Stilicho's Pictish War
| Date | 396-401 (disputed) |
| Location | Britain |
| Result | Imperial victory |

Belligerents
- Western Roman Empire: Picts Saxons Gaels

Commanders and leaders
- Stilicho: Unknown

= Stilicho's Pictish War =

Possible war between Roman forces led by Stilicho and the Picts in Britain (c.398)

Stilicho's Pictish War was a war between the forces of the Western Roman Empire led by Stilicho and the Picts in Britain around 398 AD. Little is known about the conflict. The only real source is the panegyric In Eutropium by Claudian. Another source is Gildas' sixth-century De Excidio et Conquestu Britanniae. The war ended in a Roman victory.

== Sources ==

This war is recounted in Claudianus’s panegyric In Eutropium, which praises Stilicho. It mentions the Gildonic uprising in Africa that Stilicho had to deal with and that Britannia was suffering from attacks by the Saxons, Picts, and Scots. The praise ended with the verse: "defeated the Saxons, the ocean calmed down, the Picts broke, and Great Britain safe." Another poem by Claudianus refers to a possible expedition to Britannia by Stilicho in 396-398. In the Excidio et Conquestu Britanniae of the British monk Gildas, this conflict is called one of the three Pictic wars.
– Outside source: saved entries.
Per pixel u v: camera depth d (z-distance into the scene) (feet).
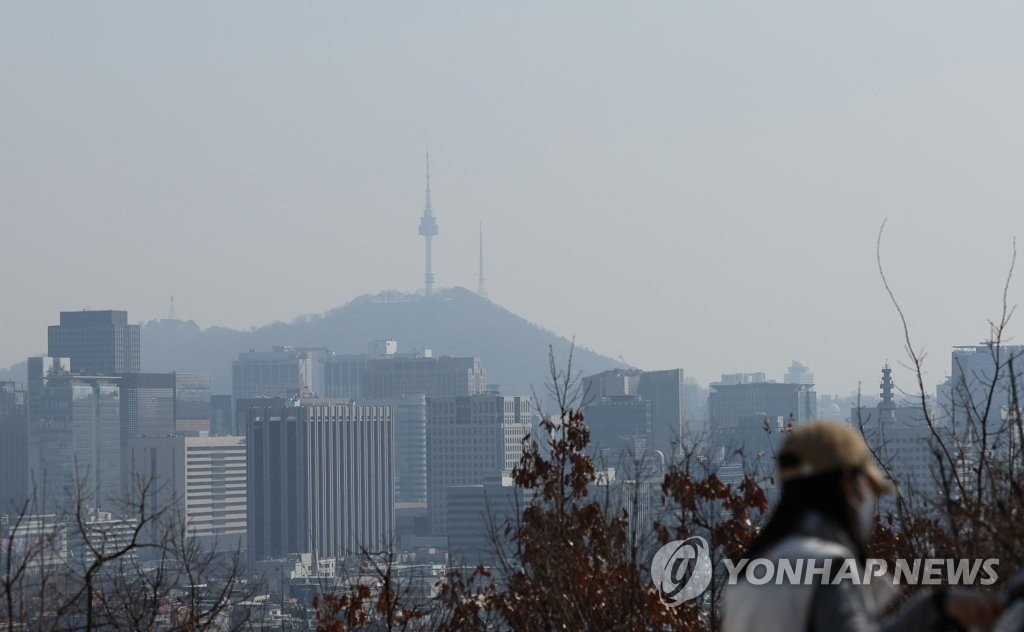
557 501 118.93
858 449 37.99
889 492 38.78
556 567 113.09
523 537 120.88
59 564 115.85
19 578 106.42
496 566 126.72
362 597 130.52
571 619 108.68
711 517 115.24
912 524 86.84
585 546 119.34
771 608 36.42
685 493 114.01
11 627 105.19
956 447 89.56
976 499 80.33
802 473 37.99
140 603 122.31
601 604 109.70
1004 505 75.46
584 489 125.39
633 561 110.93
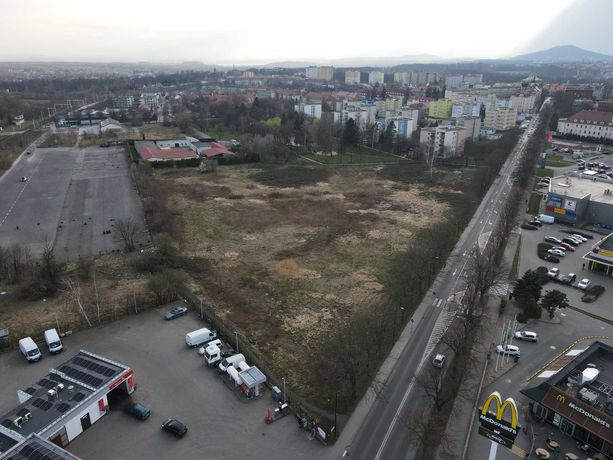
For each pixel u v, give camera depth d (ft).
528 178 600.39
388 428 201.57
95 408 203.41
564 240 428.15
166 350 256.32
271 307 308.81
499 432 157.07
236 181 637.71
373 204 540.11
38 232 430.61
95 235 424.87
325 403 217.97
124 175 640.99
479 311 295.48
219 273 357.41
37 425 186.29
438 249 373.20
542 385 209.56
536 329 283.18
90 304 302.86
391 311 295.07
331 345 257.14
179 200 543.39
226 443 192.95
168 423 198.80
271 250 404.16
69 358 248.32
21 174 643.04
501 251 392.47
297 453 188.24
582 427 189.67
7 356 250.78
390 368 242.99
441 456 185.98
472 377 234.99
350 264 376.68
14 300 309.42
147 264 361.92
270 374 238.68
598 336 276.21
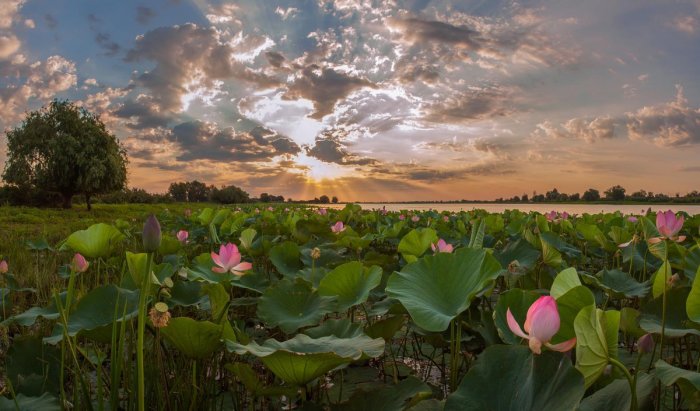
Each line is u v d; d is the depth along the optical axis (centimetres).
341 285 297
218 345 212
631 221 741
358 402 193
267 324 271
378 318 413
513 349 158
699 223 729
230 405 262
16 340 242
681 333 201
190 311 387
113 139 3912
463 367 300
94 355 263
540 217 739
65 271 495
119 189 3953
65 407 203
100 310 236
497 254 385
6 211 2359
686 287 229
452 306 226
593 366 148
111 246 387
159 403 223
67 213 2764
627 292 315
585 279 337
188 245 711
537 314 141
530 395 141
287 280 302
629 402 144
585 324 141
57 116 3766
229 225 752
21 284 495
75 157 3556
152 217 152
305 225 683
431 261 246
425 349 365
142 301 151
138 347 151
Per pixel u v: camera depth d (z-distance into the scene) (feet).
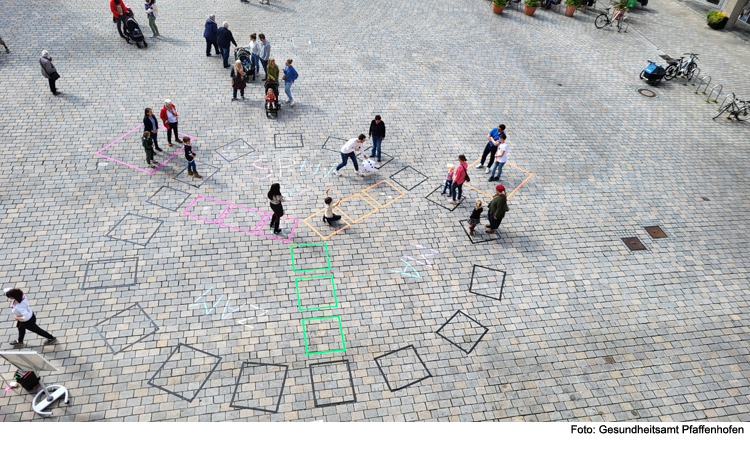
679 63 78.23
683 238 50.78
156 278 42.22
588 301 43.62
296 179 53.67
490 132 58.23
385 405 35.22
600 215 52.54
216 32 71.26
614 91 73.92
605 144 63.00
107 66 68.49
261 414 34.14
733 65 82.99
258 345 38.19
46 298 39.81
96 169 52.31
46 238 44.60
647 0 101.35
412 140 60.64
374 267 44.93
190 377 35.86
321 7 90.38
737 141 65.67
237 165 54.70
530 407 35.86
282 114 63.05
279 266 44.27
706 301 44.60
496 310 42.19
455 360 38.37
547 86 73.56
Later historians such as Edward Gibbon have also written about this episode.

== Course of the war ==
Britannia had a relatively quiet period after the campaign of Count Theodosius in 368. This period ended when the Picts attacked the northern border area of Britannia and made it unsafe with looting raids. At the same time, the eastern and southern coastal areas were harassed by Saxon invaders and invaded Scots in the east. The expedition army sent by Stilicho to put an end to these attacks probably consisted of the Gallic veterans who previously successfully acted against Gildon's African uprising. It is uncertain whether Stilicho himself led this expedition or ordered to do so. The outcome of the war was clear, after a series of skirmishes, the Romans defeated the Picts. The Saxons and Scots experienced the same fate. In 400, Stilicho seems to have had repairs carried out to the Wall of Hadrian with money collected during the African campaign. Archaeological evidence that this war has taken place is missing.

==Aftermath==
The War of Stilicho is the last great feat of war of the Romans in Britain. In 401 Stilicho was preparing for a new campaign against the Vandals and Alans north of the Alpine region. He moved his Gallic legion from Britannia to join The main force in Italy. The military presence of the Romans in Britain therefore receded and would create the circumstance that led to the uprising of the British garrison in 407 when Gaul was overrun by the Germans.